The Things We Cannot Say by Kelly Rimmer tells the story of two women. Alina lives in occupied Poland. Newly engaged, her family shelters her from the horrors of the war for as long as they can. But when it comes down to it, does she have the strength it will take to keep herself and her friend alive? Alice lives in present day America. Her Polish grandmother has had a stroke and so cannot communicate properly. But she gets out a message for Alice. Go to Poland. Tomasz. On her journey, Alice discovers the amazing lengths Alina went to in order to survive, simply based on all the things she couldn’t say.
I’ve said this before with war books. This is a book that needed to be written. I love that Rimmer used her family’s experience as a starting point for Alina’s story. But it wasn’t just a war story. Alice’s struggles are of a different sort, but still an important one to tell. With her son on the artistic spectrum, Alice has her own way of living that has no flexibility, but she learns what the human mind is able to do when given the opportunity. That’s a huge understatement and of course in no way meant to lessen the challenges that diagnosis can bring. But I think Alice handles it with grace.

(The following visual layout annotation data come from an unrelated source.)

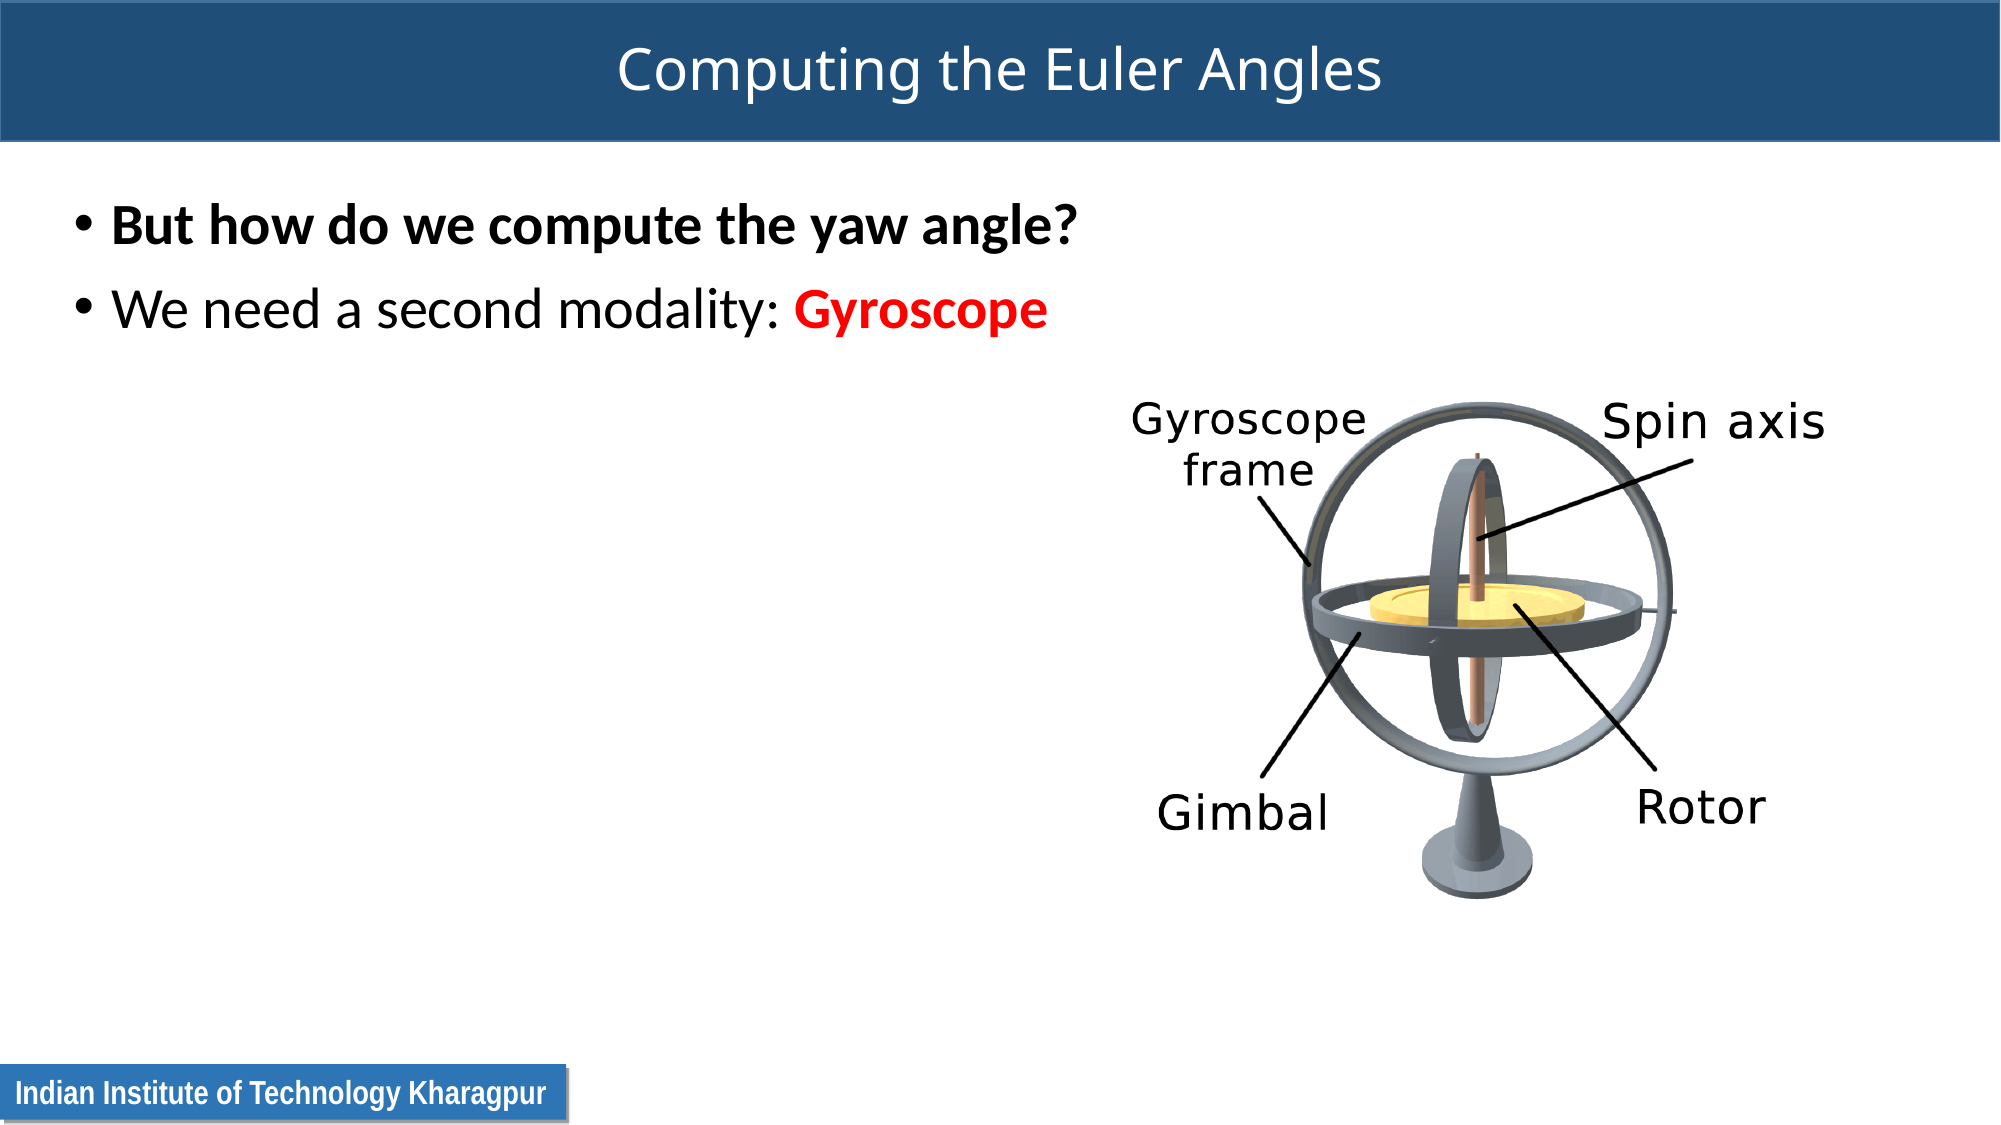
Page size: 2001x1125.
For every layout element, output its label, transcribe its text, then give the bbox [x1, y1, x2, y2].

picture [1123, 389, 1831, 920]
list But how do we compute the yaw angle? We need a second modality: Gyroscope [58, 186, 1954, 1065]
title Computing the Euler Angles [0, 1, 2000, 141]
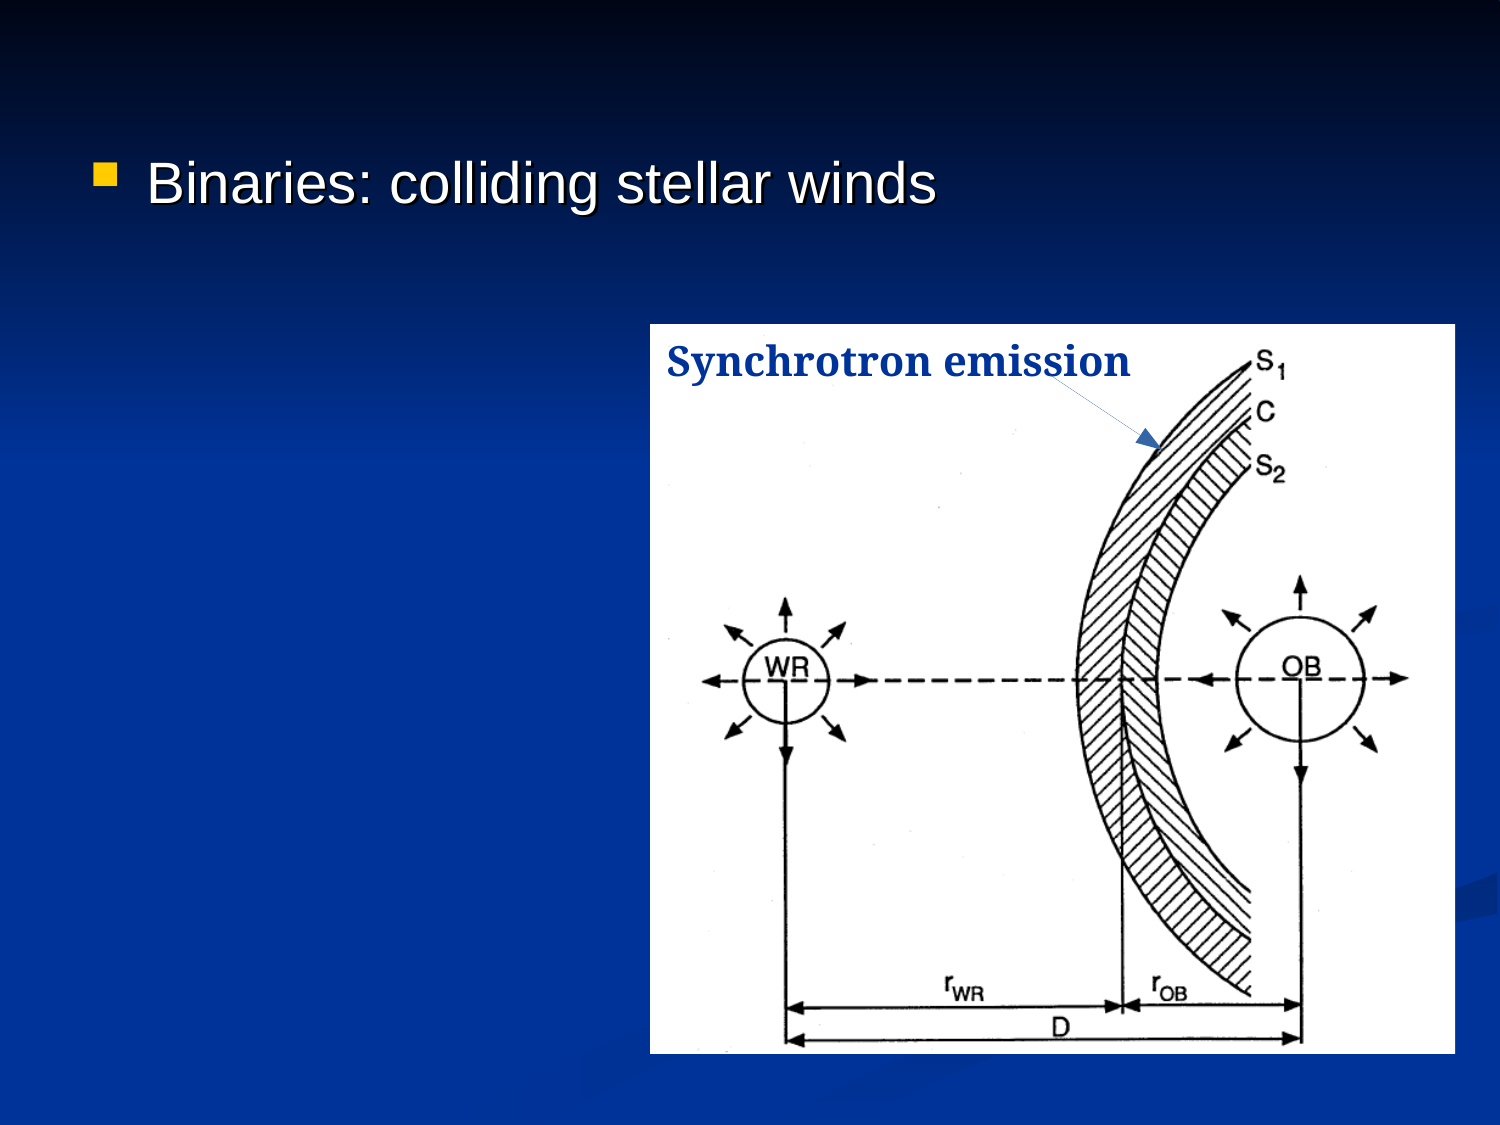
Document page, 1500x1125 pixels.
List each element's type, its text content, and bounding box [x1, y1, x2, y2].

picture [650, 324, 1456, 1054]
list Binaries: colliding stellar winds [75, 137, 1426, 1005]
text_box Synchrotron emission [652, 327, 1071, 393]
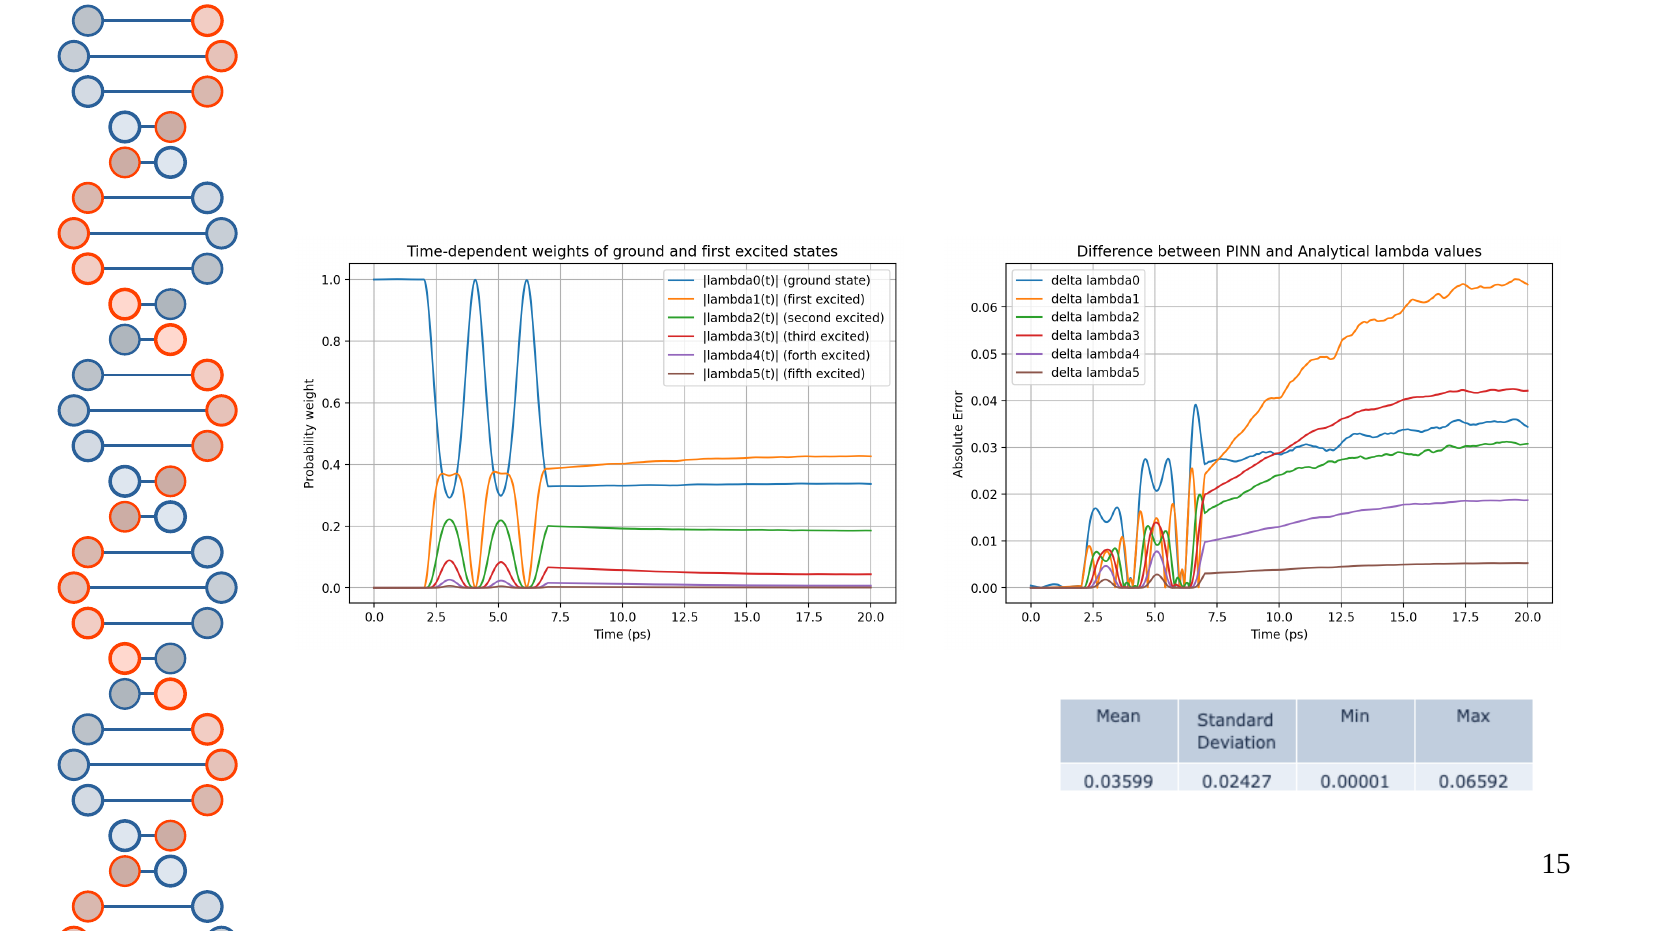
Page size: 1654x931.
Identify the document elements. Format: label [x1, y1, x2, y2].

picture [295, 236, 904, 650]
picture [1033, 669, 1562, 827]
picture [944, 236, 1561, 650]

At first I was a bit annoyed with Alina’s character. She seemed weak, and complained all the time about being treated as a child. But of course, there was so much strength in her. I think, after all, it was important to show her as a normal girl and not an extraordinary one. The war affected everyone, and the thing is that not everyone became a hero or had a heroic arc. Alina did, but in a much different way.
The description of how they wouldn’t talk about the war afterwards, not even speaking Polish at home is very much the story of my own grandparents. And I think the story in general. I understand why, but there are so many stories lost to time because of it. These are stories the younger generations need to hear. I hope there are enough. This is one of them, at least.
Overal, this is a wonderful story of survival, love, and familial sacrifice. It’s well worth the read, keeping in mind things may not be as it seems. And please remember to keep telling these stories. And keep reading them.